# What to work on:
Work through the entries below line by line and give the number of lines with the string "target", nothing else.

# Data extracts:
Segment Open

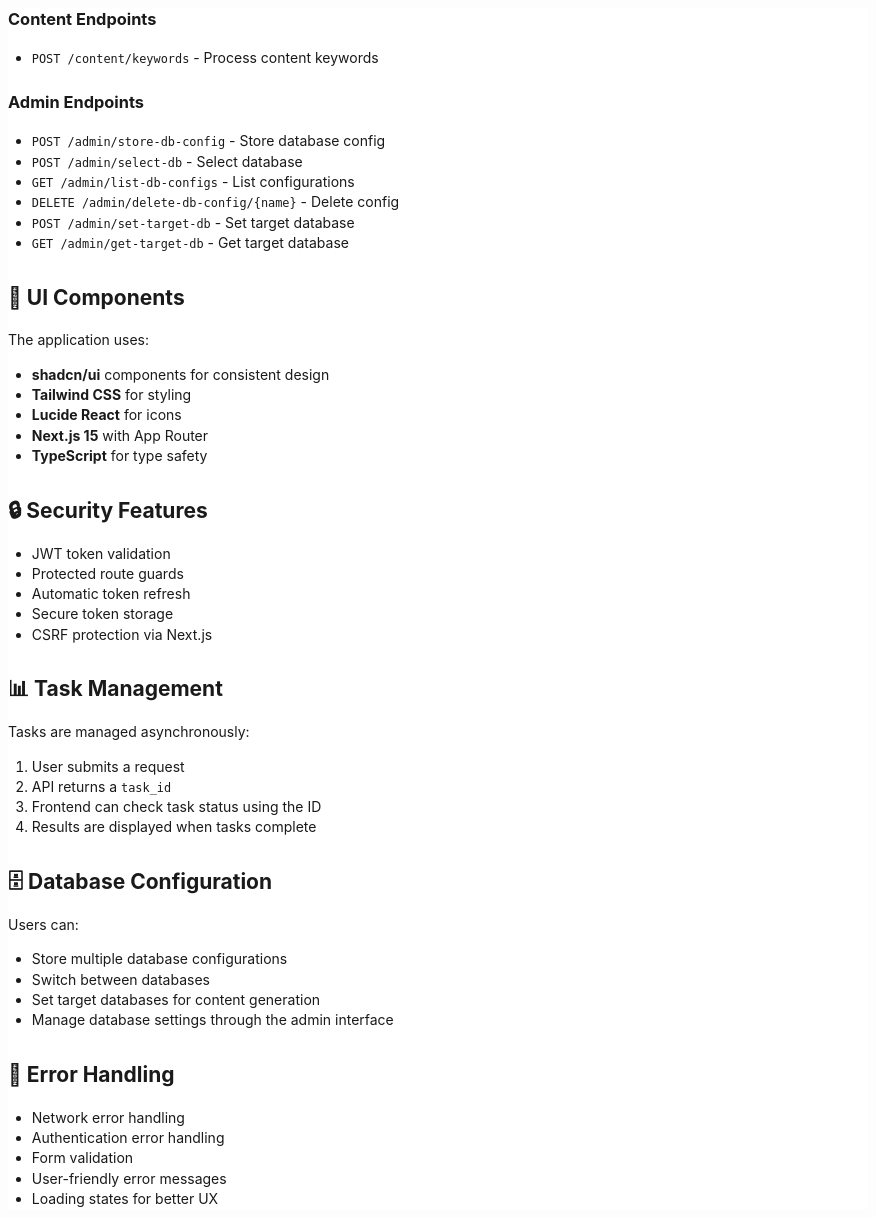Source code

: ### Content Endpoints
- `POST /content/keywords` - Process content keywords

### Admin Endpoints
- `POST /admin/store-db-config` - Store database config
- `POST /admin/select-db` - Select database
- `GET /admin/list-db-configs` - List configurations
- `DELETE /admin/delete-db-config/{name}` - Delete config
- `POST /admin/set-target-db` - Set target database
- `GET /admin/get-target-db` - Get target database

## 🎨 UI Components

The application uses:
- **shadcn/ui** components for consistent design
- **Tailwind CSS** for styling
- **Lucide React** for icons
- **Next.js 15** with App Router
- **TypeScript** for type safety

## 🔒 Security Features

- JWT token validation
- Protected route guards
- Automatic token refresh
- Secure token storage
- CSRF protection via Next.js

## 📊 Task Management

Tasks are managed asynchronously:
1. User submits a request
2. API returns a `task_id`
3. Frontend can check task status using the ID
4. Results are displayed when tasks complete

## 🗄️ Database Configuration

Users can:
- Store multiple database configurations
- Switch between databases
- Set target databases for content generation
- Manage database settings through the admin interface

## 🚨 Error Handling

- Network error handling
- Authentication error handling
- Form validation
- User-friendly error messages
- Loading states for better UX
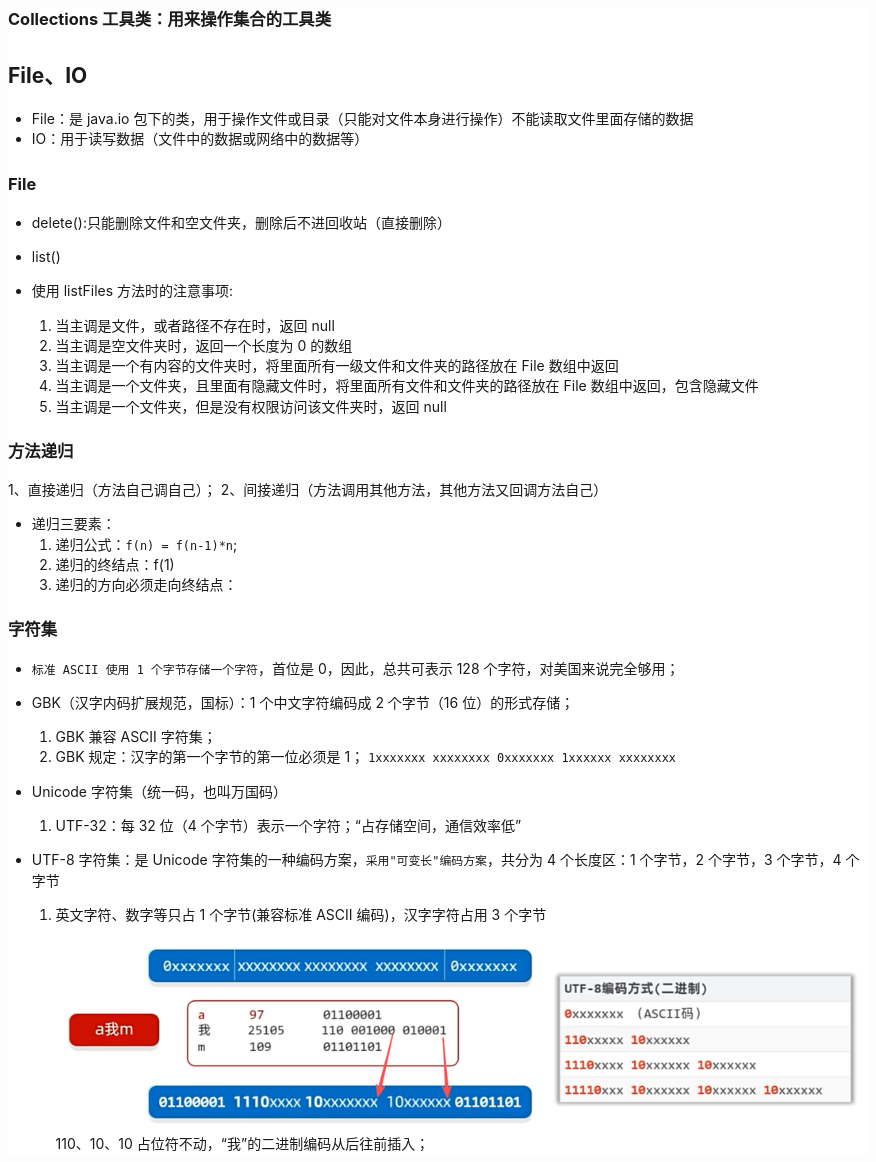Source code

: ### Collections 工具类：用来操作集合的工具类

## File、IO

- File：是 java.io 包下的类，用于操作文件或目录（只能对文件本身进行操作）不能读取文件里面存储的数据
- IO：用于读写数据（文件中的数据或网络中的数据等）

### File

- delete():只能删除文件和空文件夹，删除后不进回收站（直接删除）

- list()
- 使用 listFiles 方法时的注意事项:
  1. 当主调是文件，或者路径不存在时，返回 null
  2. 当主调是空文件夹时，返回一个长度为 0 的数组
  3. 当主调是一个有内容的文件夹时，将里面所有一级文件和文件夹的路径放在 File 数组中返回
  4. 当主调是一个文件夹，且里面有隐藏文件时，将里面所有文件和文件夹的路径放在 File 数组中返回，包含隐藏文件
  5. 当主调是一个文件夹，但是没有权限访问该文件夹时，返回 null

### 方法递归

1、直接递归（方法自己调自己）；
2、间接递归（方法调用其他方法，其他方法又回调方法自己）

- 递归三要素：
  1. 递归公式：`f(n) = f(n-1)*n`;
  2. 递归的终结点：f(1)
  3. 递归的方向必须走向终结点：

### 字符集

- `标准 ASCII 使用 1 个字节存储一个字符`，首位是 0，因此，总共可表示 128 个字符，对美国来说完全够用；
- GBK（汉字内码扩展规范，国标）：1 个中文字符编码成 2 个字节（16 位）的形式存储；

  1. GBK 兼容 ASCII 字符集；
  2. GBK 规定：汉字的第一个字节的第一位必须是 1；
     `1xxxxxxx xxxxxxxx 0xxxxxxx 1xxxxxx xxxxxxxx`

- Unicode 字符集（统一码，也叫万国码）

  1. UTF-32：每 32 位（4 个字节）表示一个字符；“占存储空间，通信效率低”

- UTF-8 字符集：是 Unicode 字符集的一种编码方案，`采用"可变长"编码方案`，共分为 4 个长度区：1 个字节，2 个字节，3 个字节，4 个字节

  1. 英文字符、数字等只占 1 个字节(兼容标准 ASCII 编码)，汉字字符占用 3 个字节

     ![UTF-8编码](./img/UTF-8编码.png)
     110、10、10 占位符不动，“我”的二进制编码从后往前插入；
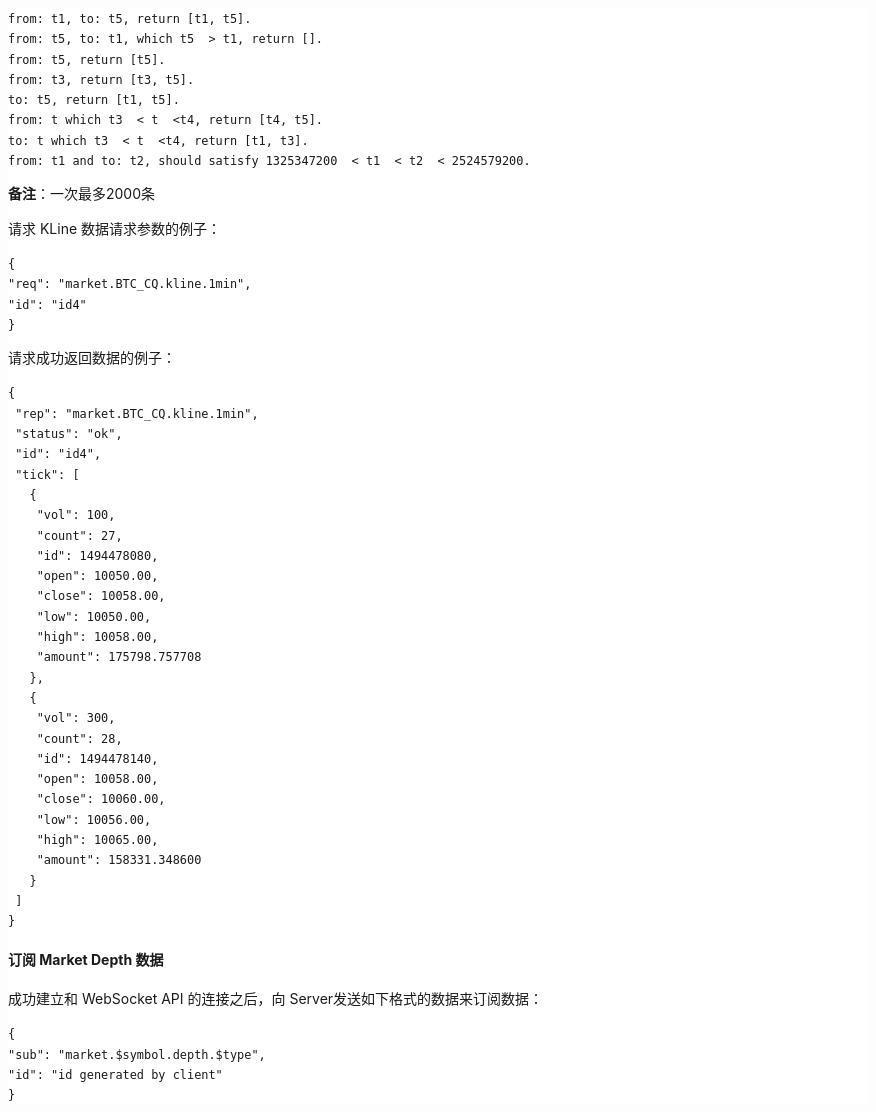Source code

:     from: t1, to: t5, return [t1, t5].
    from: t5, to: t1, which t5  > t1, return [].
    from: t5, return [t5].
    from: t3, return [t3, t5].
    to: t5, return [t1, t5].
    from: t which t3  < t  <t4, return [t4, t5].
    to: t which t3  < t  <t4, return [t1, t3].
    from: t1 and to: t2, should satisfy 1325347200  < t1  < t2  < 2524579200.

**备注**：一次最多2000条

请求 KLine 数据请求参数的例子：

    {
    "req": "market.BTC_CQ.kline.1min",
    "id": "id4"
    }

请求成功返回数据的例子：

    {
     "rep": "market.BTC_CQ.kline.1min",
     "status": "ok",
     "id": "id4",
     "tick": [
       {
        "vol": 100,
        "count": 27,
        "id": 1494478080,
        "open": 10050.00,
        "close": 10058.00,
        "low": 10050.00,
        "high": 10058.00,
        "amount": 175798.757708
       },
       {
        "vol": 300,
        "count": 28,
        "id": 1494478140,
        "open": 10058.00,
        "close": 10060.00,
        "low": 10056.00,
        "high": 10065.00,
        "amount": 158331.348600
       }
     ]
    }

#### 订阅 Market Depth 数据 </a>

成功建立和 WebSocket API 的连接之后，向 Server发送如下格式的数据来订阅数据：

    {
    "sub": "market.$symbol.depth.$type",
    "id": "id generated by client"
    }

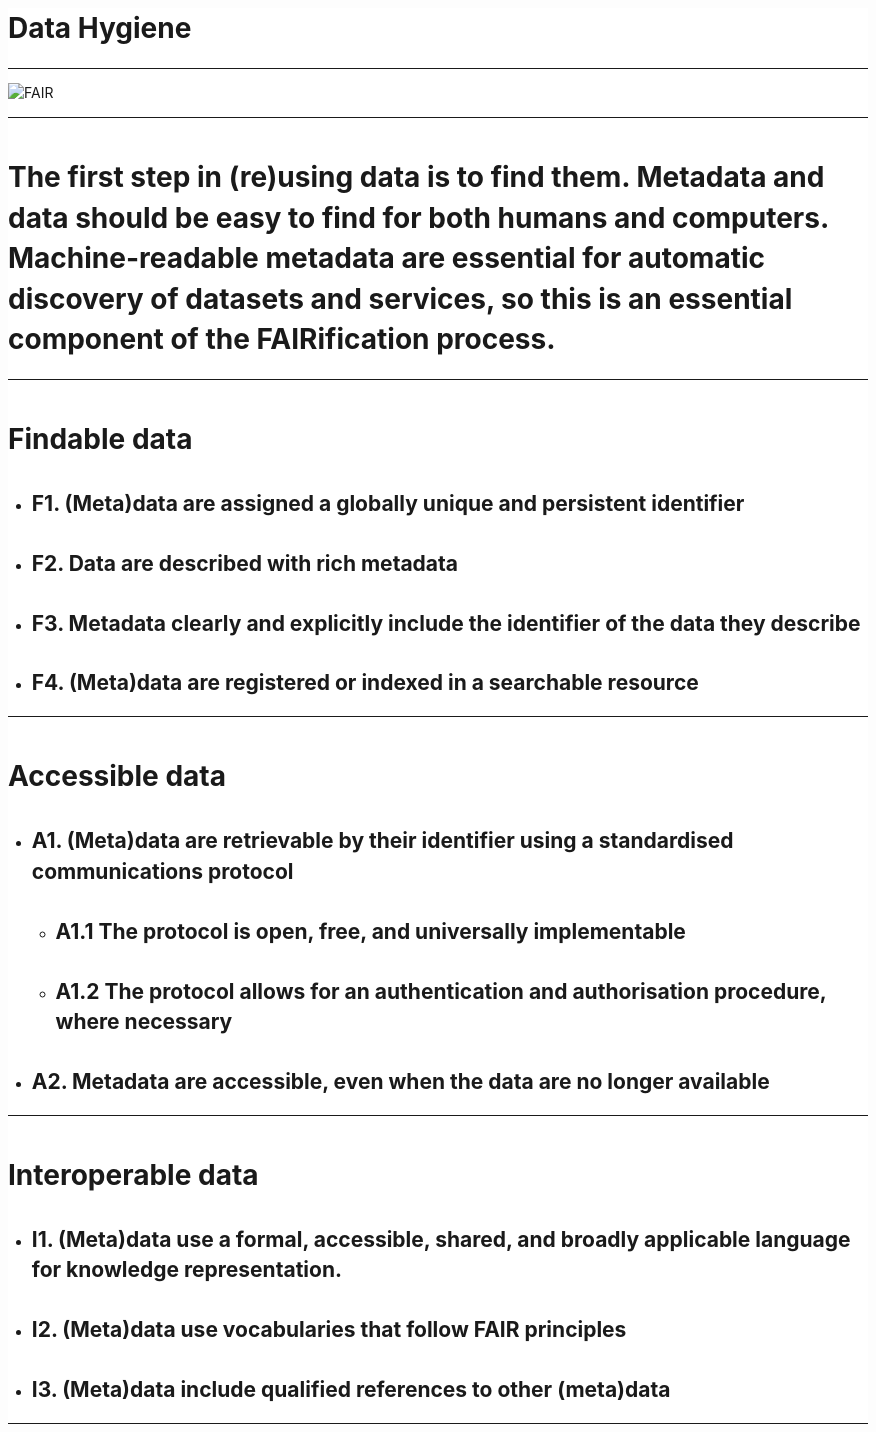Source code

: # Data **Hygiene**

---

![FAIR](https://www.nlm.nih.gov/oet/ed/cde/tutorial/img/06aCDE.png)

--- 

# The first step in **(re)using data** is to find them. **Metadata** and data should be easy to find for both humans and computers. Machine-readable metadata are essential for automatic discovery of datasets and services, so this is an essential component of the FAIRification process.

---

# **Findable** data

- ## F1. (Meta)data are assigned a globally **unique and persistent identifier**
- ## F2. Data are described with **rich metadata** 
- ## F3. **Metadata** clearly and explicitly **include the identifier** of the data they describe
- ## F4. (Meta)data are registered or indexed in a **searchable resource**

---

# **Accessible** data

- ## A1. **(Meta)data** are retrievable by their **identifier** using a standardised communications protocol

    - ## A1.1 The protocol is **open**, free, and universally implementable

    - ## A1.2 The protocol allows for an **authentication** and **authorisation** procedure, where necessary

- ## A2. Metadata are accessible, even when the data are no longer available

---

# **Interoperable** data

- ## I1. (Meta)data use a formal, accessible, shared, and broadly applicable **language for knowledge representation**.

- ## I2. (Meta)data use vocabularies that follow **FAIR principles**

- ## I3. (Meta)data include **qualified references** to other (meta)data

---
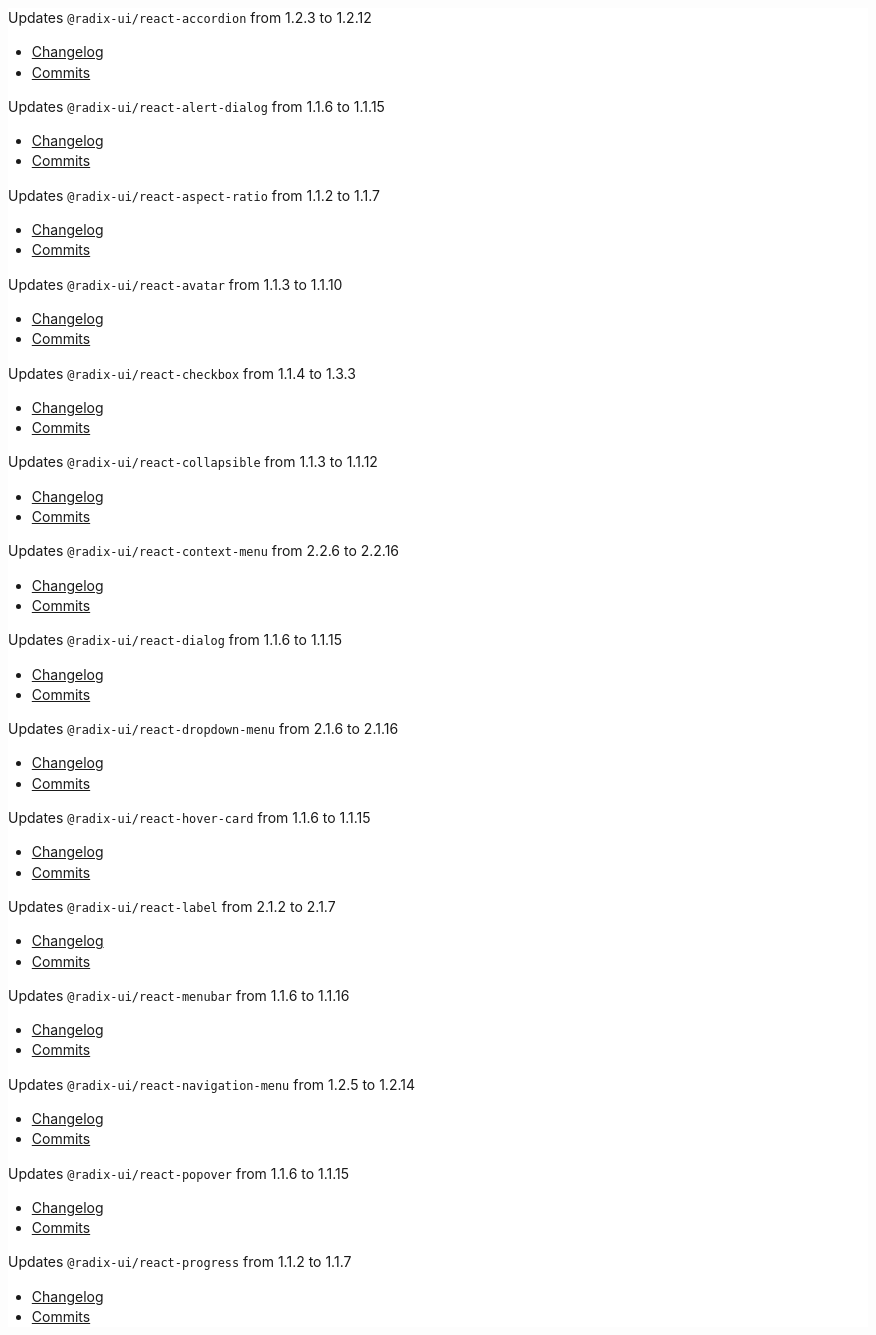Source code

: 
Updates `@radix-ui/react-accordion` from 1.2.3 to 1.2.12
- [Changelog](https://github.com/radix-ui/primitives/blob/main/release-process.md)
- [Commits](https://github.com/radix-ui/primitives/commits)

Updates `@radix-ui/react-alert-dialog` from 1.1.6 to 1.1.15
- [Changelog](https://github.com/radix-ui/primitives/blob/main/release-process.md)
- [Commits](https://github.com/radix-ui/primitives/commits)

Updates `@radix-ui/react-aspect-ratio` from 1.1.2 to 1.1.7
- [Changelog](https://github.com/radix-ui/primitives/blob/main/release-process.md)
- [Commits](https://github.com/radix-ui/primitives/commits)

Updates `@radix-ui/react-avatar` from 1.1.3 to 1.1.10
- [Changelog](https://github.com/radix-ui/primitives/blob/main/release-process.md)
- [Commits](https://github.com/radix-ui/primitives/commits)

Updates `@radix-ui/react-checkbox` from 1.1.4 to 1.3.3
- [Changelog](https://github.com/radix-ui/primitives/blob/main/release-process.md)
- [Commits](https://github.com/radix-ui/primitives/commits)

Updates `@radix-ui/react-collapsible` from 1.1.3 to 1.1.12
- [Changelog](https://github.com/radix-ui/primitives/blob/main/release-process.md)
- [Commits](https://github.com/radix-ui/primitives/commits)

Updates `@radix-ui/react-context-menu` from 2.2.6 to 2.2.16
- [Changelog](https://github.com/radix-ui/primitives/blob/main/release-process.md)
- [Commits](https://github.com/radix-ui/primitives/commits)

Updates `@radix-ui/react-dialog` from 1.1.6 to 1.1.15
- [Changelog](https://github.com/radix-ui/primitives/blob/main/release-process.md)
- [Commits](https://github.com/radix-ui/primitives/commits)

Updates `@radix-ui/react-dropdown-menu` from 2.1.6 to 2.1.16
- [Changelog](https://github.com/radix-ui/primitives/blob/main/release-process.md)
- [Commits](https://github.com/radix-ui/primitives/commits)

Updates `@radix-ui/react-hover-card` from 1.1.6 to 1.1.15
- [Changelog](https://github.com/radix-ui/primitives/blob/main/release-process.md)
- [Commits](https://github.com/radix-ui/primitives/commits)

Updates `@radix-ui/react-label` from 2.1.2 to 2.1.7
- [Changelog](https://github.com/radix-ui/primitives/blob/main/release-process.md)
- [Commits](https://github.com/radix-ui/primitives/commits)

Updates `@radix-ui/react-menubar` from 1.1.6 to 1.1.16
- [Changelog](https://github.com/radix-ui/primitives/blob/main/release-process.md)
- [Commits](https://github.com/radix-ui/primitives/commits)

Updates `@radix-ui/react-navigation-menu` from 1.2.5 to 1.2.14
- [Changelog](https://github.com/radix-ui/primitives/blob/main/release-process.md)
- [Commits](https://github.com/radix-ui/primitives/commits)

Updates `@radix-ui/react-popover` from 1.1.6 to 1.1.15
- [Changelog](https://github.com/radix-ui/primitives/blob/main/release-process.md)
- [Commits](https://github.com/radix-ui/primitives/commits)

Updates `@radix-ui/react-progress` from 1.1.2 to 1.1.7
- [Changelog](https://github.com/radix-ui/primitives/blob/main/release-process.md)
- [Commits](https://github.com/radix-ui/primitives/commits)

Segment Closed

# Response area:
3